Mit Schaufel und Eimer rücken jeden Morgen Mitarbeiter des Bauhofs an, um an den Stränden des Altmühlsees Gänsekot einzusammeln. Die Zahl der Graugänse hat sich in den vergangenen zehn Jahren mehr als verdoppelt, erklärt Gunzenhausens Bürgermeister Karl-Heinz Fitz (CSU). Die Wildgänse finden am Altmühlsee beste Lebensbedingungen vor. Sie können auf der geschützten Vogelinsel sicher mausern und brüten und finden reichlich Futter auf den Wiesen rund um den See.

Radfahrer müssen Gänsen ausweichen

Die Gänse würden immer frecher, erklärt Anwohnerin Ingrid Zwickel. Inzwischen müsste sie als Radfahrerin sogar anhalten, bis die Gans sich bequeme, den Radweg freizugeben. "Es kippt momentan", sagt Bürgermeister Fitz. "Wenn die Menschen von den Gänsen vertrieben werden, läuft etwas schief." Es müsse dringend etwas unternommen werden, sagt auch Anwohnerin Gerti Demuth. Sie sei vor einigen Jahren noch jeden Tag im See geschwommen. Jetzt könne sie ihre Enkelkinder kaum mehr im See baden lassen, erzählt sie.
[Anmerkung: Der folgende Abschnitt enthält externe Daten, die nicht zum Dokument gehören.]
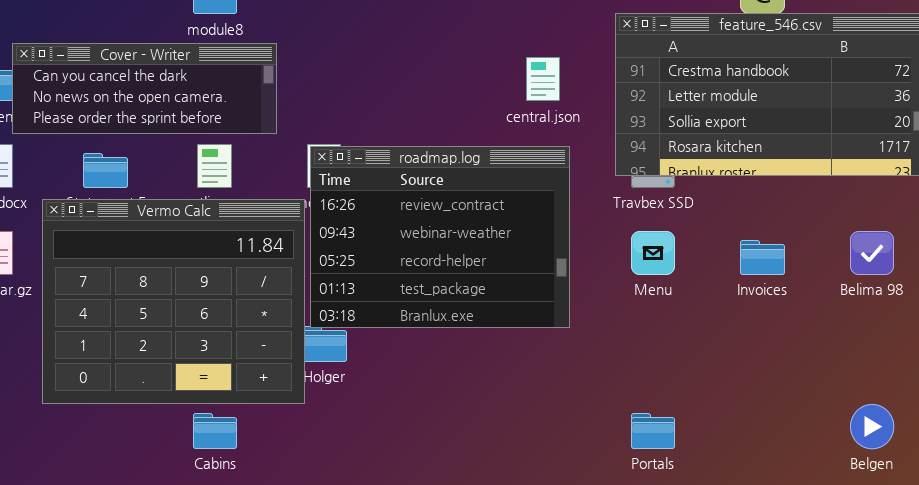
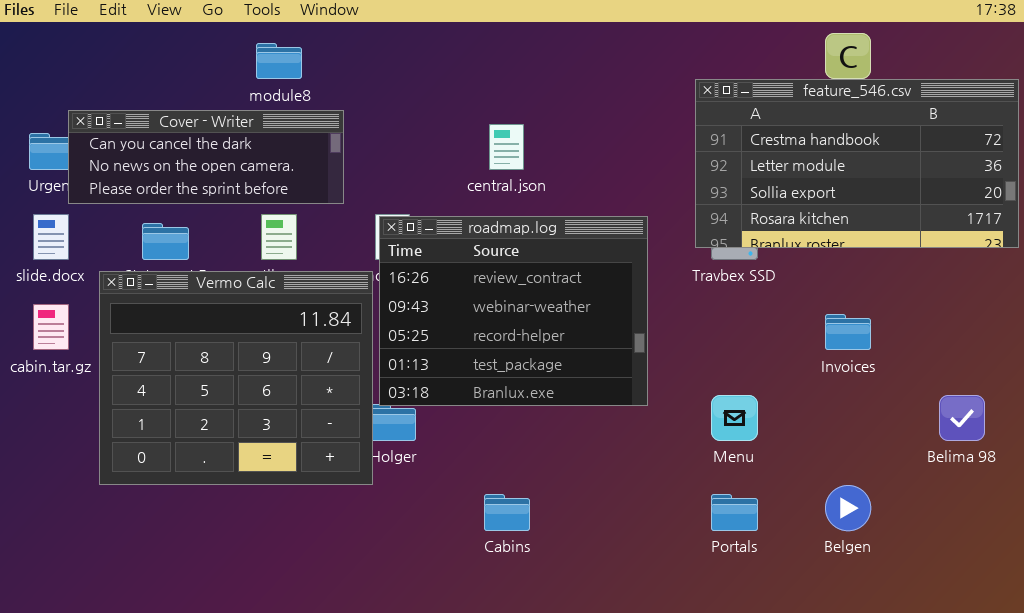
central.json: [526,57,560,101] -> [489,124,524,170], moved
Menu: [631,231,675,275] -> [711,395,758,441], moved
Belima 98: [850,231,894,275] -> [939,395,985,441], moved
Belgen: [850,404,894,449] -> [825,485,871,531], moved
Cabins: [193,413,237,449] -> [484,494,530,531], moved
Gänse vermehren sich in ganz Bayern

In ganz Bayern vermehren sich die Graugänse, erklärt Bayerns Gänsemanager Christian Wagner von der Landesanstalt für Landwirtschaft in Freising. "Die Probleme nehmen massiv zu", sagte er BR24. Am Altmühlsee sei es besonders schlimm. "Die Gänse aus dem Nymphenburger Park in München ziehen sich im Mai und Juni zum Mausern an den Altmühlsee zurück", sagt er. Einmal im Jahr wechseln sie ihr Federkleid und können dann einige Zeit nicht fliegen. In dieser Zeit finden sie Schutz im Naturschutzgebiet rund um die Vogelinsel am Altmühlsee.

Strände voller Gänsekot

In den letzten Jahren wurde allerhand unternommen, um das Gänseproblem am Altmühlsee in den Griff zu bekommen. So wurden Zäune entlang der Strände aufgestellt, um die Gänse abzuhalten. Badegäste müssen darüber klettern, um ins Wasser zu gelangen. Zum Teil wurden Eier aus den Nestern genommen. Doch dies ist nur bedingt möglich. Denn zu den Nestern auf der Vogelinsel ist der Zutritt verboten. Demnach sei der Erfolg dieser Maßnahmen mäßig und keinesfalls ausreichend, so Gunzenhausens Bürgermeister Fitz. Er fordert eine Jagderlaubnis.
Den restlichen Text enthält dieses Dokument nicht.